══ Data supplied

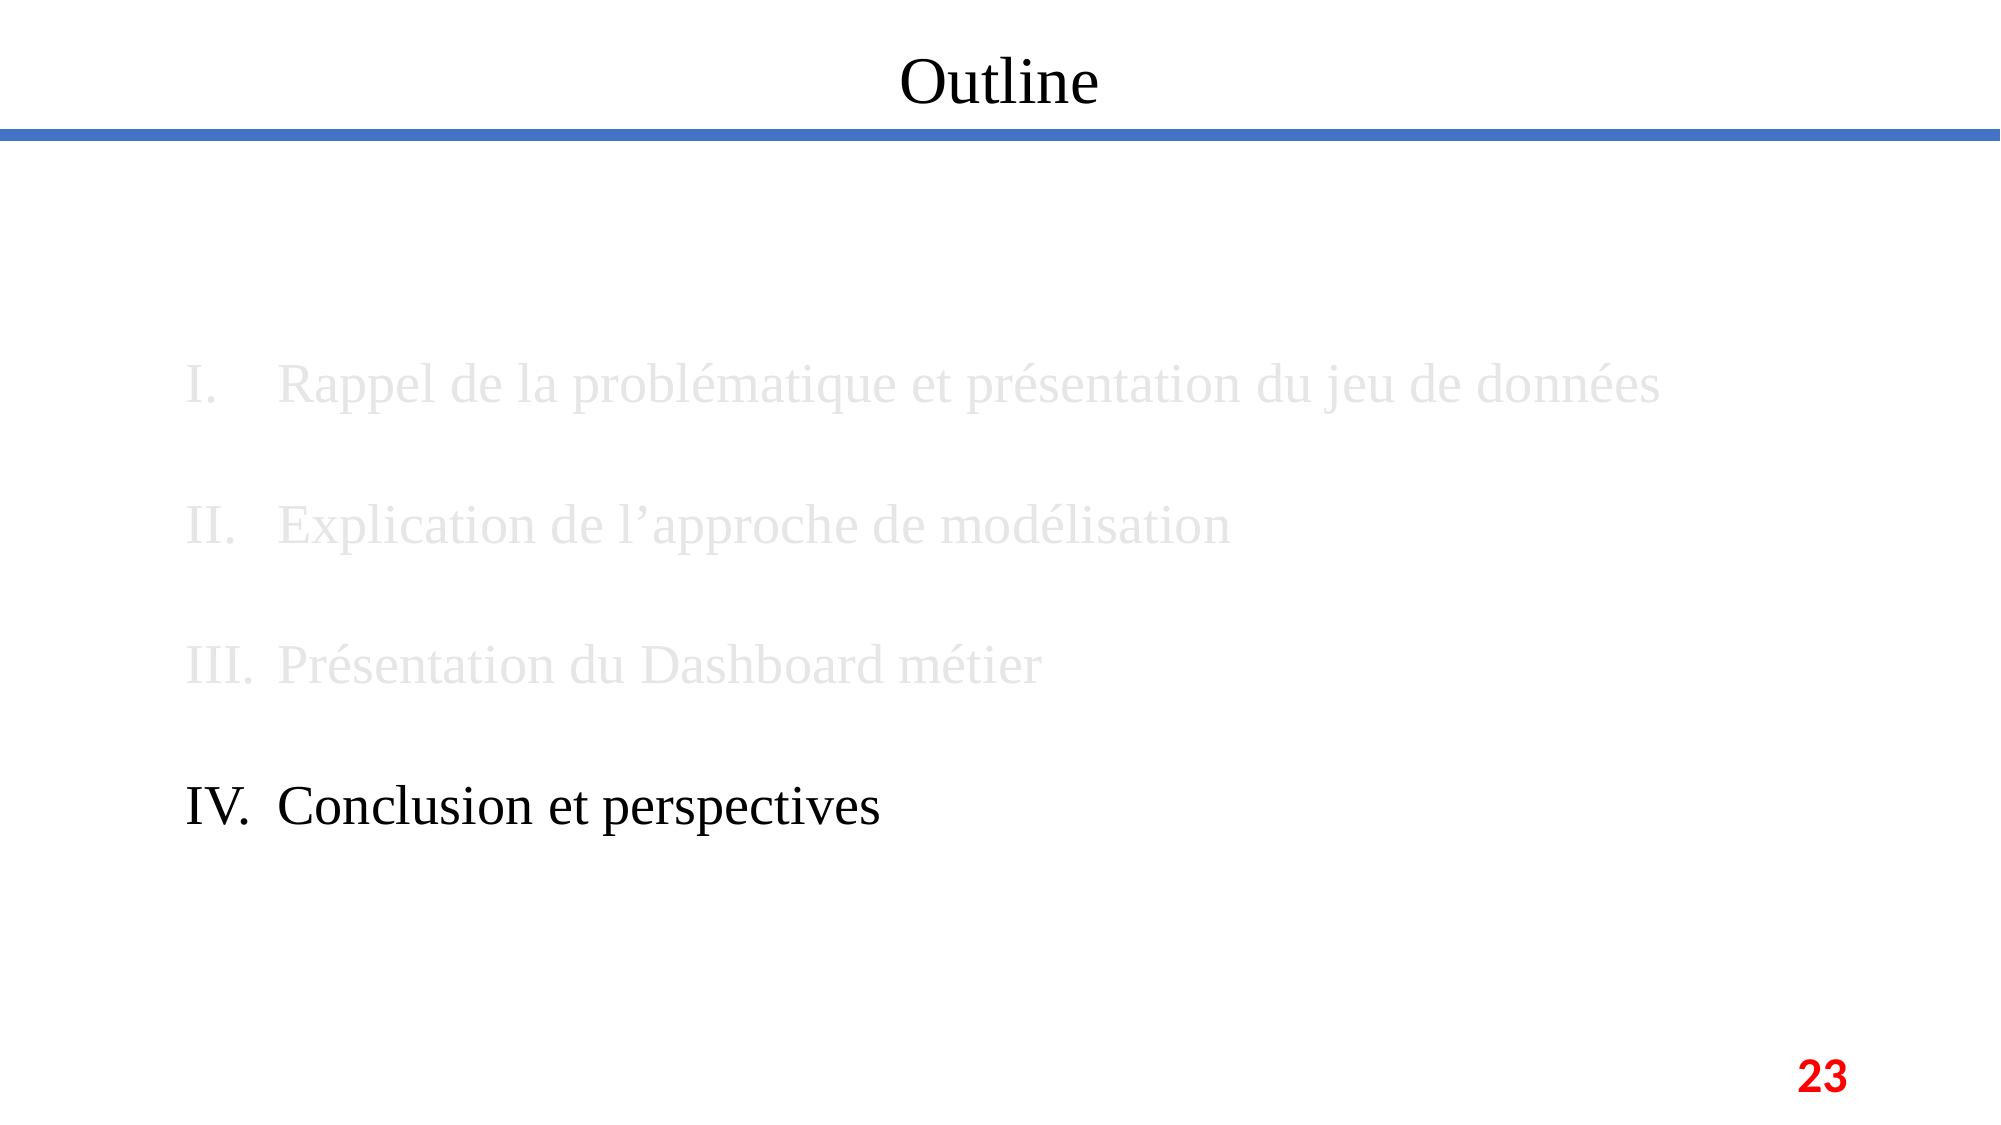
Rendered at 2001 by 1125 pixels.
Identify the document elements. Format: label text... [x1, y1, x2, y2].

list Rappel de la problématique et présentation du jeu de données Explication de l’approche de modélisation Présentation du Dashboard métier Conclusion et perspectives [170, 271, 1886, 854]
text_box Outline [0, 29, 2000, 125]
slide_number 23 [1412, 1042, 1863, 1103]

════

Instructions to follow:
Repeat every record above exactly, but drop the pictures.

Answer section:
Rendered at 2001 by 1125 pixels.
Identify the document elements. Format: label text... [x1, y1, x2, y2].

list Rappel de la problématique et présentation du jeu de données Explication de l’approche de modélisation Présentation du Dashboard métier Conclusion et perspectives [170, 271, 1886, 854]
text_box Outline [0, 29, 2000, 125]
slide_number 23 [1412, 1042, 1863, 1103]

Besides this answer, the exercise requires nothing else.